After living in the same town and the same house my whole life, in September 2016 I got on a plane for only the second time in my life to fly to a foreign country for the first time in my life. I moved to South Korea for a year to teach English in an attempt to escape, challenge myself, and grow. Having recently been reconciled to the one who made me, I knew I wasn’t truly going alone, and it made all the difference. As a lover of mountains, I was sad to leave my mountain-populated town of Stellenbosch, and was hesitant about my new environment. What a moment it was when we descended on the city of Busan and I beheld the city weaving it’s way around a gathering of mountains.
Moving Mountains with it’s connotations of faith, video, environment changes, overcoming obstacles & journeying, shares my time in South Korea through a series of ten drawings, created as responses to a series of ten video recordings each communicating a portion of one out of ten mountain experiences. Five drawings were created in my small apartment on the twenty fifth floor in a suburb located at the foot of one of the mountains that formed my subject matter, Jangsan – And five drawings still lie ahead, after about three and a half years of being back in South Africa.

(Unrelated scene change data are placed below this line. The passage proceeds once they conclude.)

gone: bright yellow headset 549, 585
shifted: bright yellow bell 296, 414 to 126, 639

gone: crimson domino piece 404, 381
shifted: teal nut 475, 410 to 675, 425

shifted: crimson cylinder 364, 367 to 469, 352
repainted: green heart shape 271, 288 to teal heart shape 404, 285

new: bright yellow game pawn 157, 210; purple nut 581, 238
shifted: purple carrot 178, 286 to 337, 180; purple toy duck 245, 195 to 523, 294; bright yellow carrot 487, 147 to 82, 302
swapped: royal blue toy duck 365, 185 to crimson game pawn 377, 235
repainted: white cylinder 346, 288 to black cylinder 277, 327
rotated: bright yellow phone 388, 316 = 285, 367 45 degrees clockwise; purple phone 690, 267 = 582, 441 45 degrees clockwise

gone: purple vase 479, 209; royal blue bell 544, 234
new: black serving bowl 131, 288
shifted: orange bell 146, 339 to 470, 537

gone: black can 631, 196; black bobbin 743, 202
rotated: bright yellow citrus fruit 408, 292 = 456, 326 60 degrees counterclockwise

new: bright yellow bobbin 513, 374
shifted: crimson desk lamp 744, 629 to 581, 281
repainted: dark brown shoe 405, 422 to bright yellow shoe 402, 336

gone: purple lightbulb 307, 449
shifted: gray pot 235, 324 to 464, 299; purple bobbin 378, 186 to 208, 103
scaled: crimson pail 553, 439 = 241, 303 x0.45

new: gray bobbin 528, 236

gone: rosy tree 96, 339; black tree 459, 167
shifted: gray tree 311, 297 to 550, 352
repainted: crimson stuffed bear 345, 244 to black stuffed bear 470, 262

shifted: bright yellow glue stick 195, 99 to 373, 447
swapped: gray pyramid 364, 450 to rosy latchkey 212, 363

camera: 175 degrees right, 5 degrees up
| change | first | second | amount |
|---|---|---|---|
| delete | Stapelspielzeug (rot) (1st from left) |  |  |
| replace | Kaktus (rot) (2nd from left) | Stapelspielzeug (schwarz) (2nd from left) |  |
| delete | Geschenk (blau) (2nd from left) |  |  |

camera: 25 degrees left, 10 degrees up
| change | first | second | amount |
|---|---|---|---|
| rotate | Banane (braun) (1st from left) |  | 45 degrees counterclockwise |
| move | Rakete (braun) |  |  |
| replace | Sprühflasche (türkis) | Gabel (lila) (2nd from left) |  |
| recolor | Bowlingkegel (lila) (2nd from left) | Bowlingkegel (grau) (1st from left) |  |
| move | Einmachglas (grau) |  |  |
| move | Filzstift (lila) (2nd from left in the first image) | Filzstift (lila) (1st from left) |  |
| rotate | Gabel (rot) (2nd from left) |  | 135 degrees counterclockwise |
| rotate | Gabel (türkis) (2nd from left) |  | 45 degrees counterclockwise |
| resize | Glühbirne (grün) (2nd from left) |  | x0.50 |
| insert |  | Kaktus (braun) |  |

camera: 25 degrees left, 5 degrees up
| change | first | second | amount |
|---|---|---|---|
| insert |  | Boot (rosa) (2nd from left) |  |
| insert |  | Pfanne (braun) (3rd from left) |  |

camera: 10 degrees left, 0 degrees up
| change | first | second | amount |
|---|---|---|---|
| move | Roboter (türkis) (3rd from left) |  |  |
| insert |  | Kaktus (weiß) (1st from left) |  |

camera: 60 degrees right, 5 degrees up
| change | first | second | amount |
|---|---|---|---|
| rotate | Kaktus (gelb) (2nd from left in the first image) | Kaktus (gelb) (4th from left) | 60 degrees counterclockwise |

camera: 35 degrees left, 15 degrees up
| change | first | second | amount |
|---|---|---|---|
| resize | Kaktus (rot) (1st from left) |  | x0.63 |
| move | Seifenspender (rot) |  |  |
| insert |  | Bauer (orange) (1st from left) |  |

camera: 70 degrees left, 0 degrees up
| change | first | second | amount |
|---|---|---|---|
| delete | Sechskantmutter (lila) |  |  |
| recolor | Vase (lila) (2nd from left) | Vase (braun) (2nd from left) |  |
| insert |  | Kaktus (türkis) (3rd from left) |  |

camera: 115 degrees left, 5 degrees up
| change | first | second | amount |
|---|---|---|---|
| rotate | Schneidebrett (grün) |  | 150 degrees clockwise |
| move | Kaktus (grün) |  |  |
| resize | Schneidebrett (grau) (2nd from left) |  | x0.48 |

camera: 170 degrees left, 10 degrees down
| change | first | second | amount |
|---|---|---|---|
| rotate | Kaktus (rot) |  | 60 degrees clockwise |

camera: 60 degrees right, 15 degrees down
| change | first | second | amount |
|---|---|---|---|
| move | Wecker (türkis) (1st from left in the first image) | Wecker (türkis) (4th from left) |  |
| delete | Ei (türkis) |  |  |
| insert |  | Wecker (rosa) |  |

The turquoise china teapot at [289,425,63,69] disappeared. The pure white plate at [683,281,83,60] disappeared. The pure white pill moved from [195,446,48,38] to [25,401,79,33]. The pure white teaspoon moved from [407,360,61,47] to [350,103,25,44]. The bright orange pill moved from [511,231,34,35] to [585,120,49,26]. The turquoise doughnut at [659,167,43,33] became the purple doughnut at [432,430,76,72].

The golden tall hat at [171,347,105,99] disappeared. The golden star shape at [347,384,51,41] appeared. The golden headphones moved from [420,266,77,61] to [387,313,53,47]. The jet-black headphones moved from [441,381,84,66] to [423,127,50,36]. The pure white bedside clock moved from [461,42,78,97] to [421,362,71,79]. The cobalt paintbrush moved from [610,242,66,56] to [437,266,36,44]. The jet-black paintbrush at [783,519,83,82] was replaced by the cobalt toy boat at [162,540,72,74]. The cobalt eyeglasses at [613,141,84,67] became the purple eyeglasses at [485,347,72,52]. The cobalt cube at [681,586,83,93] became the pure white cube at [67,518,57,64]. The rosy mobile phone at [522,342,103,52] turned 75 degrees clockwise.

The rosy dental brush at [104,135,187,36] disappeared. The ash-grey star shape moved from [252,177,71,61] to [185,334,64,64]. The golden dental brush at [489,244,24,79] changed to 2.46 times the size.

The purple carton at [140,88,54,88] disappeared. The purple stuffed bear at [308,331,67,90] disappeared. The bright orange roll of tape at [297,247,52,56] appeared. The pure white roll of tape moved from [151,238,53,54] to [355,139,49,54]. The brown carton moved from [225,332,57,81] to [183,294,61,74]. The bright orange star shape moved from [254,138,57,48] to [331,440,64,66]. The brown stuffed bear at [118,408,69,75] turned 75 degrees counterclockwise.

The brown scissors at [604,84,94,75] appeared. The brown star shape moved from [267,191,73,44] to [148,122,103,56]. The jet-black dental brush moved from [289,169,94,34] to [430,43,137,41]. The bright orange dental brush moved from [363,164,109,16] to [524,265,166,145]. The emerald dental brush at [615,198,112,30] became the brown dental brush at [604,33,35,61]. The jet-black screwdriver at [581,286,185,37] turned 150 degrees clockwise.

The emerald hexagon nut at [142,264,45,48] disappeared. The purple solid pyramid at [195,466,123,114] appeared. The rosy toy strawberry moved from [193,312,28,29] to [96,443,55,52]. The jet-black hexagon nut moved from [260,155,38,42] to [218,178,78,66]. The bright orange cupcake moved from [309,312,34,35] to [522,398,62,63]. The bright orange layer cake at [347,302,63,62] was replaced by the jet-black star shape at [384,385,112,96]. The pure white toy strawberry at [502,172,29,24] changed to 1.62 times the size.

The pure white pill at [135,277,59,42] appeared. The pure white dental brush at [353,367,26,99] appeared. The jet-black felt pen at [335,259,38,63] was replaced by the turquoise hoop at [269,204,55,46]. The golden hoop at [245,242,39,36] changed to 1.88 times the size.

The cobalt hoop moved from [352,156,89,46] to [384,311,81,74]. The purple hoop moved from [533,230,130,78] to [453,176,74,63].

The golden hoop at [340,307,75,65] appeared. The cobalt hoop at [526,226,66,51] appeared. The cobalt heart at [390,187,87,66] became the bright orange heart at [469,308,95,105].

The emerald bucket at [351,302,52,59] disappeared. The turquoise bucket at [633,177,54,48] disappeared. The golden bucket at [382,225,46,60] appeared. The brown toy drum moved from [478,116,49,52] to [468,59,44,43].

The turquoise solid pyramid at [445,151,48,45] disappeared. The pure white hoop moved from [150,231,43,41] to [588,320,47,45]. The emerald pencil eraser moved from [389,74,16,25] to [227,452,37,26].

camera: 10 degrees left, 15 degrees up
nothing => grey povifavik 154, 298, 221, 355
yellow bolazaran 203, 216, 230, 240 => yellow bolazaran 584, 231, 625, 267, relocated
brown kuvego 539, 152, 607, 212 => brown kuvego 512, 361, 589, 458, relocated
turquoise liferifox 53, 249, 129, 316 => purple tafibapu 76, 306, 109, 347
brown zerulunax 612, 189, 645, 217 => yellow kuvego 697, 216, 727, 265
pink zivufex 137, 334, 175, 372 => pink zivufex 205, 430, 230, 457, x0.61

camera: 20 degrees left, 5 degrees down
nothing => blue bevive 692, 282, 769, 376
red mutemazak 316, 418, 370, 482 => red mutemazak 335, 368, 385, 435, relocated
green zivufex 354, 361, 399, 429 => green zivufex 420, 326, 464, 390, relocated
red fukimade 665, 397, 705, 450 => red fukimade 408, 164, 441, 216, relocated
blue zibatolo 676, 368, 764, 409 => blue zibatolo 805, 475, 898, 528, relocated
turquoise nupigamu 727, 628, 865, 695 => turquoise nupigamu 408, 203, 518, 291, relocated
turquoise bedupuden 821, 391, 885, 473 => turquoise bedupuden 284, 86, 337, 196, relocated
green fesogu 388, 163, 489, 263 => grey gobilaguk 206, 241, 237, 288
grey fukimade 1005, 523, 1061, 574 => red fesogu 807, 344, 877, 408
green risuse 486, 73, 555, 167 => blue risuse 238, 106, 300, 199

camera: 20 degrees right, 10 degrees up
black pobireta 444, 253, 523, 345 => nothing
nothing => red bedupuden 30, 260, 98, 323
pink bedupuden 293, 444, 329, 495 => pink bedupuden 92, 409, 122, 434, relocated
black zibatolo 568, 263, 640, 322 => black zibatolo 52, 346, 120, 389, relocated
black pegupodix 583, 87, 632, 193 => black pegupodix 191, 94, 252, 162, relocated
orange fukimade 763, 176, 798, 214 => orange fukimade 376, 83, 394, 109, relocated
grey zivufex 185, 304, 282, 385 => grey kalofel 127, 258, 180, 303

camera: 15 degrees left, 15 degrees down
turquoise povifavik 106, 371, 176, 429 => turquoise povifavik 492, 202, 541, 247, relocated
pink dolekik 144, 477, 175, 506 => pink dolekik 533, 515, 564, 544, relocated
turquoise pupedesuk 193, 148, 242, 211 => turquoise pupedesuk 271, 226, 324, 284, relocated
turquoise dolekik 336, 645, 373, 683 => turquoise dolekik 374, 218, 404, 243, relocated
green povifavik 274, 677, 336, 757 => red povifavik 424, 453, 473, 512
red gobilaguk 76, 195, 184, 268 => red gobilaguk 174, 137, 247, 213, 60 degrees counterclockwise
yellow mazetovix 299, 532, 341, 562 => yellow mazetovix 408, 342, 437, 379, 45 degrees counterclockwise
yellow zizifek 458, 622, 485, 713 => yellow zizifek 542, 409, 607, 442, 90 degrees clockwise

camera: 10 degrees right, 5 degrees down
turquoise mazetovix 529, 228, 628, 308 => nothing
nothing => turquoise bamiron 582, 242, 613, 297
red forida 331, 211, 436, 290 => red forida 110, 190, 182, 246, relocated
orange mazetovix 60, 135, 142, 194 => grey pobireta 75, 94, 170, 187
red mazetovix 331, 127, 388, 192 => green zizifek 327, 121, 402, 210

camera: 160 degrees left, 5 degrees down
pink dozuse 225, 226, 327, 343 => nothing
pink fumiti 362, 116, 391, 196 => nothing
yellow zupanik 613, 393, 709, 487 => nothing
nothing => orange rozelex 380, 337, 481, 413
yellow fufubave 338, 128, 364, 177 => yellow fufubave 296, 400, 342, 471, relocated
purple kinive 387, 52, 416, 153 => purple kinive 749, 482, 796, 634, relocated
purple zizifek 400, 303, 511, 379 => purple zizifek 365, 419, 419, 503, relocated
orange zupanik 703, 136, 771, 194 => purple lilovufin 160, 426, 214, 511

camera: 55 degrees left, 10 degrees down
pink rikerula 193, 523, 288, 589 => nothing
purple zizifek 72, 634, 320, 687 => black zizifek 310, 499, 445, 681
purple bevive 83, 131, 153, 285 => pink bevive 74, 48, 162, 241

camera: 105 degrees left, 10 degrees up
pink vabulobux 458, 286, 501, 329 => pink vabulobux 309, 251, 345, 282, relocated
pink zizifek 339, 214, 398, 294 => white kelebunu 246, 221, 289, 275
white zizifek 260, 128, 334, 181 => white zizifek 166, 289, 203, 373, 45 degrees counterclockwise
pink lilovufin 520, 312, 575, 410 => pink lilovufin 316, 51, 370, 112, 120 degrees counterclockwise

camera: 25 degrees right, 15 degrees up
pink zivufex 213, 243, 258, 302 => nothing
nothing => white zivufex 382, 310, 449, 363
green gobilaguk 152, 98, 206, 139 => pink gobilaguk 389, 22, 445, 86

In the spirit of sharing tastes of my new surroundings with my loved ones back home, I spontaneously started recording with my cellphone as I explored this altered mountain environment and resolved to communicate this movement through drawing. In continuing with my interest in time, space and process I worked in a manner deliberately aware of the impact of my new ‘space’ on my drawings. The drawings embrace movement but are also the result of being limited by the dimensions of my desk in my small apartment, in a country forced to grow vertically rather than in the horizontal way that I was so accustomed to. In my instinctual mode of creating a pattern and controlling the chaos I decided that all the drawings would be the same semi-forced format, which were about the dimensions of my desk. Another pattern that developed was noting the length of the video near the bottom middle of the page, in keeping with the format on the screen, the video’s outline that became so familiar to me because of the many times I had to play and pause. I also proceeded to jot down the number of times I replayed the video as I drew near the bottom right of the page. And for the final act, I enjoyed a time of still image for the same length as one play of the video. A focus on process all culminating in it’s own unique experience. Then so tactile, so true to that space. Now so nostalgic, with this pattern of drawings to show for it.